Di tiap pemberhentian lampu merah, aku paling suka memperhatikan anak berseragam baik yang bersepeda atau bergoncengan motor. Mereka menarik. Biasanya, yang terbayang di kepalaku pertama adalah, “Wow, anak sekolah. Bersekolah. Menginvestasikan waktunya untuk berada di sebuah kelas….”
Hal-hal yang menempel padanya juga kuperhatikan, mulai dari tas yang dipakainya– mengira-ngira isinya, sampai raut wajahnya yang kepanasan dengan mata memicing untuk menghalang debu. Semua tentang anak sekolah terasa menarik.

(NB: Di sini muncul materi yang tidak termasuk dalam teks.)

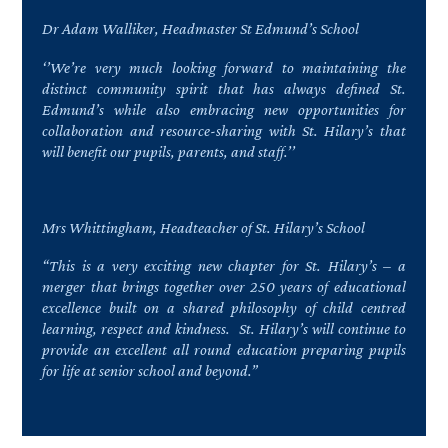
Dr Adam Walliker, Headmaster St Edmund’s School
‘’We’re very much looking forward to maintaining the
distinct community spirit that has always defined St.
Edmund’s while also embracing new opportunities for
collaboration and resource-sharing with St. Hilary’s that
will benefit our pupils, parents, and staff.’’
Mrs Whittingham, Headteacher of St. Hilary’s School
“This is a very exciting new chapter for St. Hilary’s – a
merger that brings together over 250 years of educational
excellence built on a shared philosophy of child centred
learning, respect and kindness. St. Hilary’s will continue to
provide an excellent all round education preparing pupils
for life at senior school and beyond.”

Sampai mungkin dia salting sendiri. “Lapo mbak-mbak iki mentelengi aku……………”
Sambil senyum-senyum, aku kemudian bertanya-tanya dalam hati, “Dia senang nggak ya dengan sekolahnya..”

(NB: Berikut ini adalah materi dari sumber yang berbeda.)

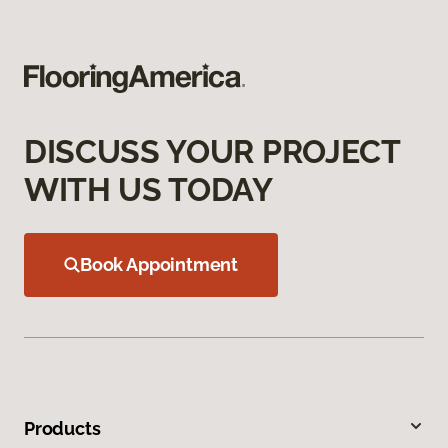
DISCUSS YOUR PROJECT
WITH US TODAY
Book Appointment
Products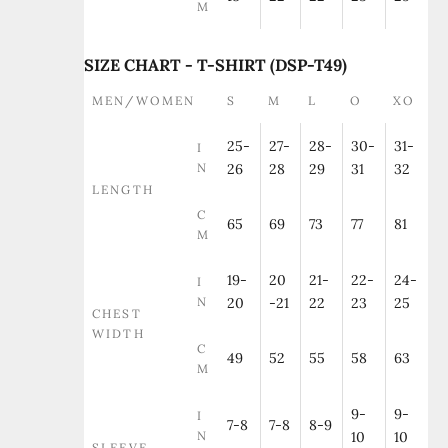
M
SIZE CHART - T-SHIRT (DSP-T49)
MEN/WOMEN
S
M
L
O
XO
25-
27-
28-
30-
31-
I
N
26
28
29
31
32
LENGTH
C
65
69
73
77
81
M
19-
20
21-
22-
24-
I
N
20
-21
22
23
25
CHEST
WIDTH
C
49
52
55
58
63
M
9-
9-
I
7-8
7-8
8-9
N
10
10
SLEEVE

Prasangka dan cerita-cerita yang kupunya mengenai dunia persekolahan memang tidak terlalu bagus. Jadi mungkin aku melihat anak-anak bersekolah dengan…. kasihan. Generalisasi yang ceroboh mungkin.
Dan ketika lampu hijau menyala, aku meninggalkannya dengan harapan yang agak-agak haru.
Semoga ia menyukai proses belajar di sekolahnya. Semoga pilihan untuk mencari ilmu dan mendapat pencerahan di bangku-bangku itu diberi keberkahan oleh-Nya. Membuatnya jatuh cinta dengan ilmu pengetahuan.
Harapan yang kurang lebih sama ketika melihat keponakanku berangkat ke TK-nya tiap pagi.
Doa yang selalu sama ketika aku berangkat ke menara gading berbiaya mahal bernama universitas di timur jawa dwipa.